The Bhagavata Purana further states that Prithu performed ninety-nine ashvamedha yajnas (horse-sacrifices), but Indra, kings of the demi-gods, disturbed Prithu's hundredth one. The yajna was abandoned, Vishnu gave Prithu his blessings and Prithu forgave Indra for the latter's theft of the ritual-horse. It also states that the Four Kumaras, the four sage-avatars of Vishnu, preached Prithu about devotion to Vishnu. After governing his kingdom for a long time, Prithu left with his wife Archi, to perform penance in the forest in his last days. He experienced Samadhi and voluntarily gave up his body in the forest, and Archi went Sati on his funeral pyre.

===Wives and children===
The Vishnu Purana states that Prithu has two sons: Antardhi (Antardhana) and Palin (Pali). The family of Prithu continues through his eldest son Antardhi. Prithu's great grandsons were the Prachetas. The Vayu Purana, the Brahma Purana and the Harivamsa replicate the list of lineal descendants. However, the Bhagavata Purana disagrees. Apart from Prithvi who is sometimes considered the daughter or wife of Prithu, Prithu has a wife called Archi and five sons.

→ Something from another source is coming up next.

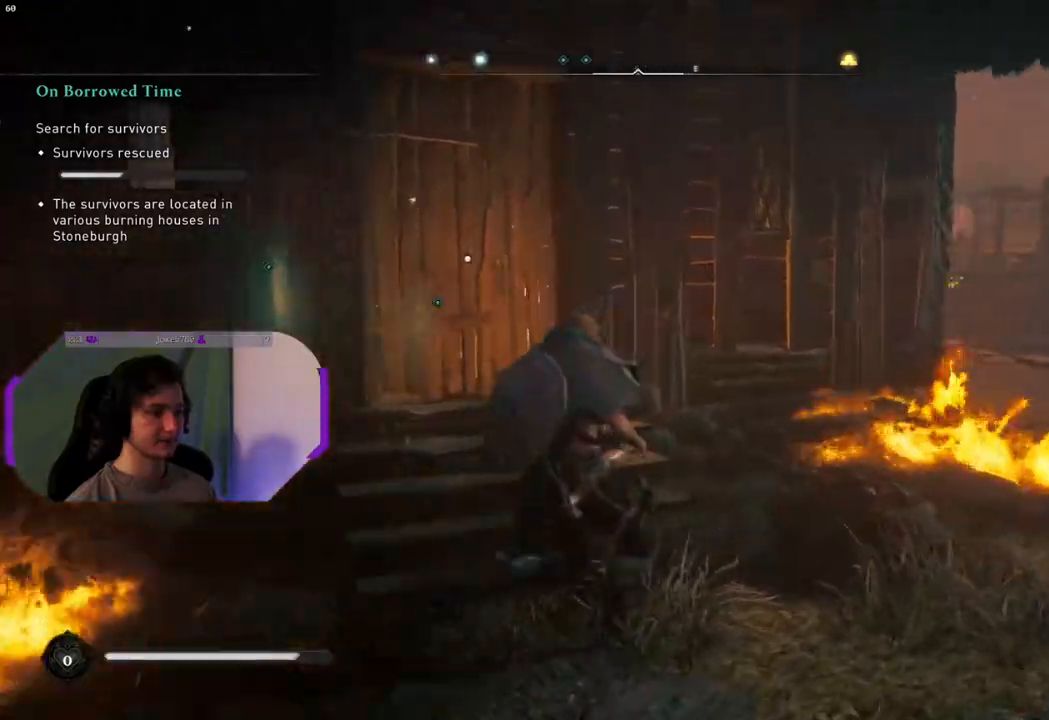
{"buttons": [], "left_stick": "up", "right_stick": "center", "events": [[183, "right_stick", "center"], [300, "left_stick", "up"], [333, "R1", "down"], [400, "R1", "up"]]}
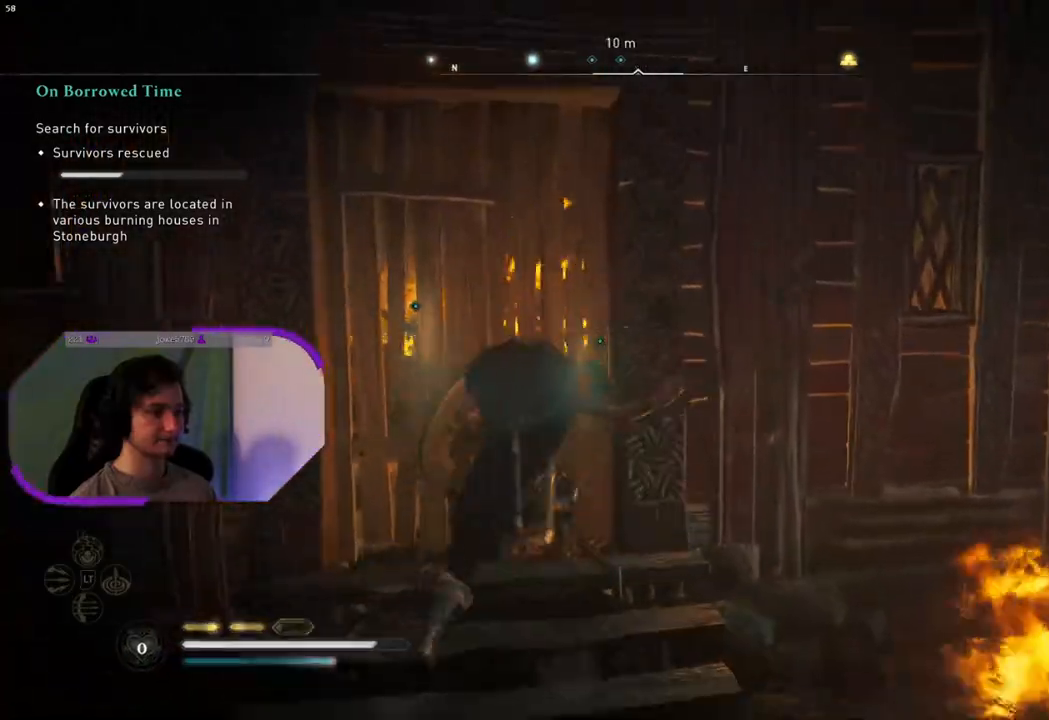
{"buttons": [], "left_stick": "center", "right_stick": "center", "events": [[50, "right_stick", "down"], [117, "left_stick", "center"], [283, "right_stick", "center"]]}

Archi, emerged from Vena's body, along with Prithu and is considered as an avatar of the goddess Lakshmi, the wife of Vishnu. Prithu's son Vijitsva, became the sovereign and controlled the middle of the kingdom. Prithu's other sons, Haryarksha, Dhumrakesha, Vrika and Dravina ruled the east, south, west and north of the kingdom respectively.

==Symbolism==
O'Flaherty interprets the myth of Prithu - his transformation from a hunter who chased the earth-cow to the herdsman-farmer as a transition in Vedic or Hindu people from eating beef to having cow's milk and cultivated vegetables and grain instead of beef. David Shulman compares Prithu with the Vedic deity Rudra-Shiva. Prithu, like Rudra, is an ideal king, but with a violent side. Prithu's actions of chasing the earth-cow as a hunter and finally milking her, display this terrifying side of the king. Both, Prithu and Rudra, are closely associated with sacrifice.

==Remembrance==
Chinese scholar Hiuen Tsang (c. 640 AD) records the existence of the town Pehowa, named after Prithu, "who is said to be the first person that obtained the title Raja (king)". Another place associated with Prithu is Prithudaka (lit. "Prithu's pool"), a town on the banks of Sarasvati river, where Prithu is believed to have performed the Shraddha of his father. The town is referred to as the boundary between Northern and central India and referred to by Patanjali as the modern Pehowa.

Shriman Narayan, one of the protagonists of Indian Panchayati Raj movement, tracing its origin, writes: "It is believed that the system was first introduced by King Prithu while colonizing the Doab between the Ganga and Jamuna."